現金給付の対象は0歳から高校3年生までとし、高校に進学していない若者も含める。対象は約2000万人にのぼる見通しで、予算額は約2兆円を見込む。入園・入学シーズンを迎える来春までに支給を実現したい考えだ。
必要な財源については、2020年度の決算剰余金約4兆5000億円を充てることなどを想定している。現金給付を含む経済対策は数十兆円規模となる見込みで、政府・与党は経済対策の内容を反映した21年度補正予算案を年内に成立させたい考えだ。

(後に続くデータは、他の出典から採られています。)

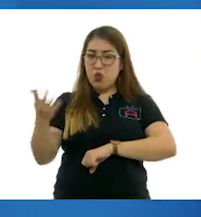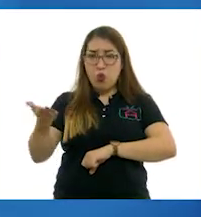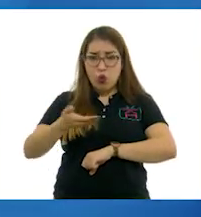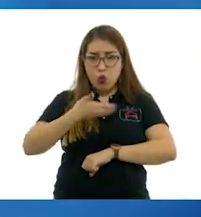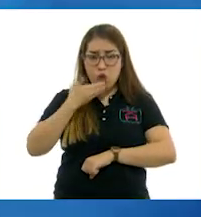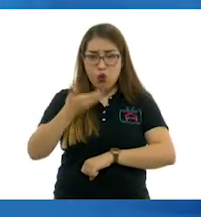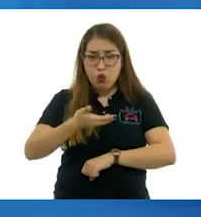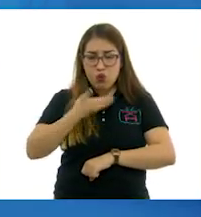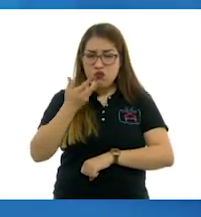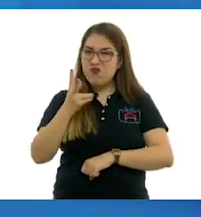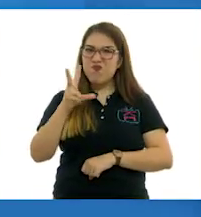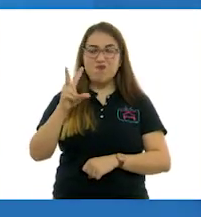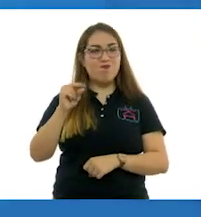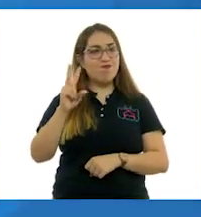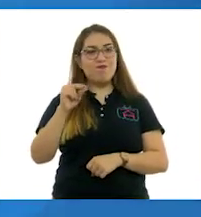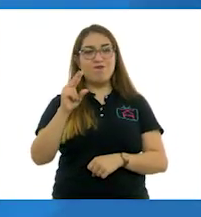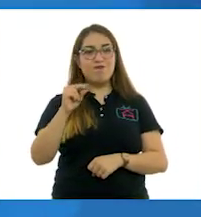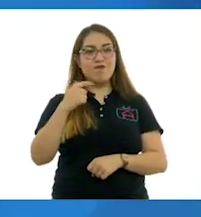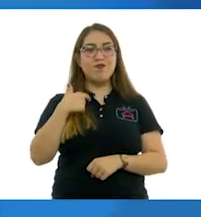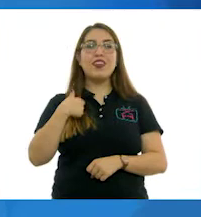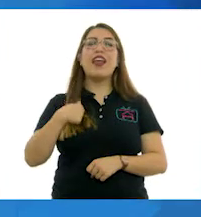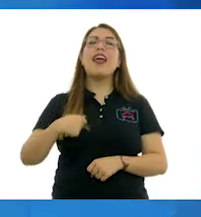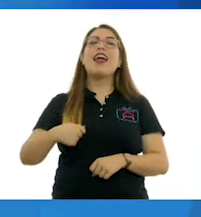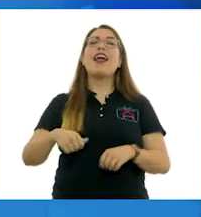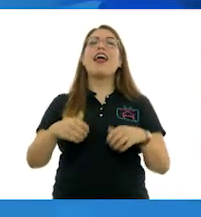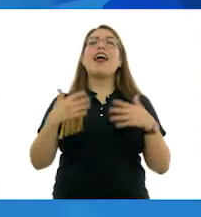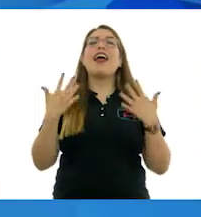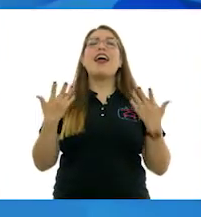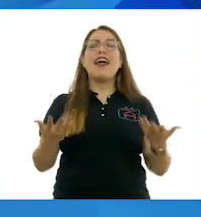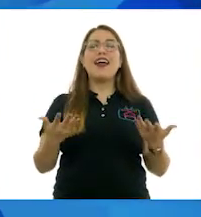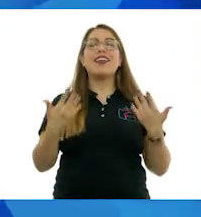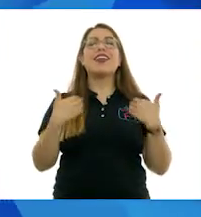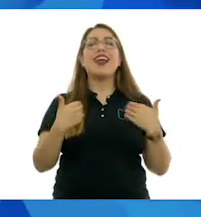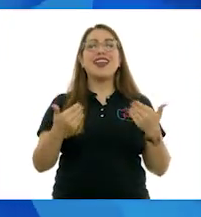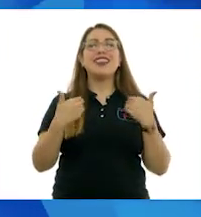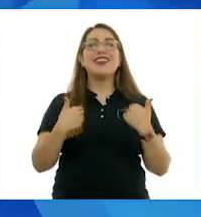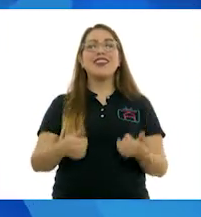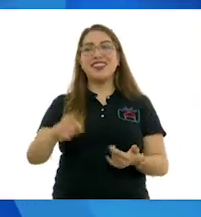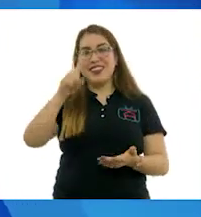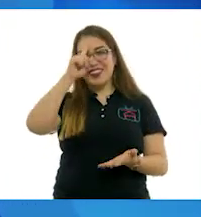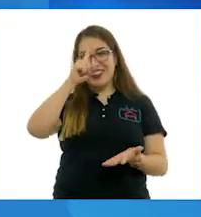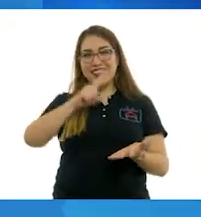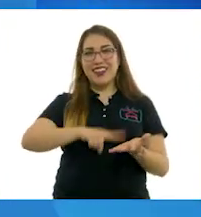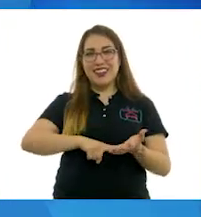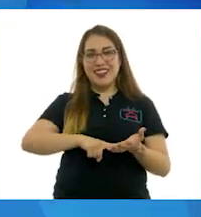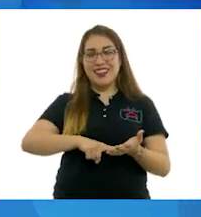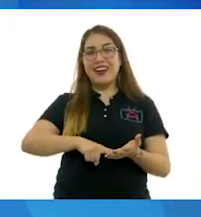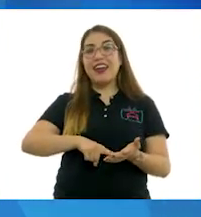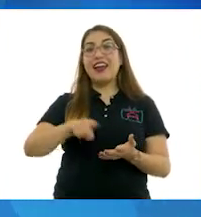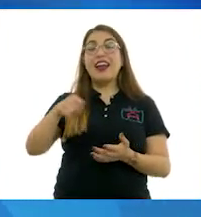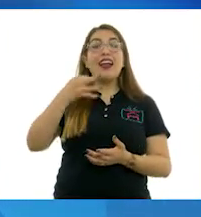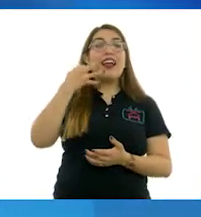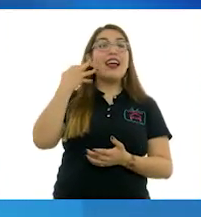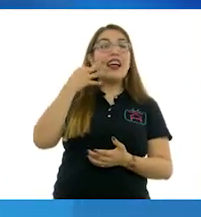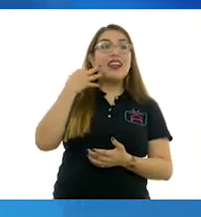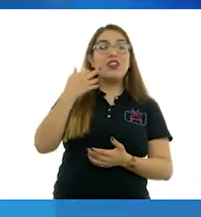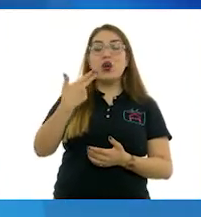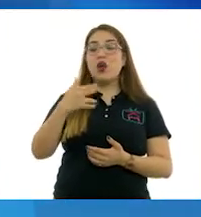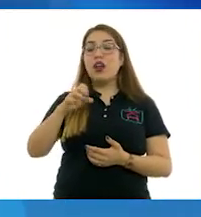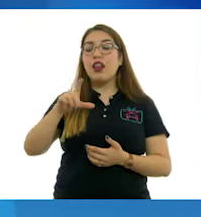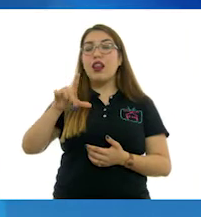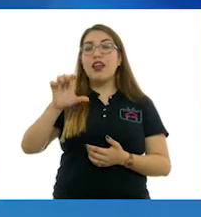o lo más normal o común. Ah, ya entiendo. Niñas y niños, creo que ya se llama El Gato, el Hecho.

子どもらへの10万円給付を巡っては、公明党が衆院選公約で「未来応援給付」として、教育・子育てに使途を限定したポイント付与も含めて主張してきた。これに対し、自民党は、非正規労働者や生活困窮者などを重点的に支援する方針を打ち出し、与党内で調整が続いていた。公明党の北側一雄副代表は4日の記者会見で、「経済的にお金が必要な時に現金で給付するのが一番適切だ」と語った。非正規労働者や生活困窮者などへの現金給付については、別途行う方向で、与党が詳細を調整している。
安倍内閣時代の昨年4月には、新型コロナ対策として、全国民への一律10万円支給を決めた。ただ、その多くが貯蓄に回り、消費の押し上げ効果は限定的だったとの見方も出ていた。
一方、マイナンバーカード保有者にポイントを付与する事業は、カードの普及と消費喚起を図り、政府のデジタル化を推進する狙いがある。予算額は約3兆円を見込み、経済対策に盛り込む方向だ。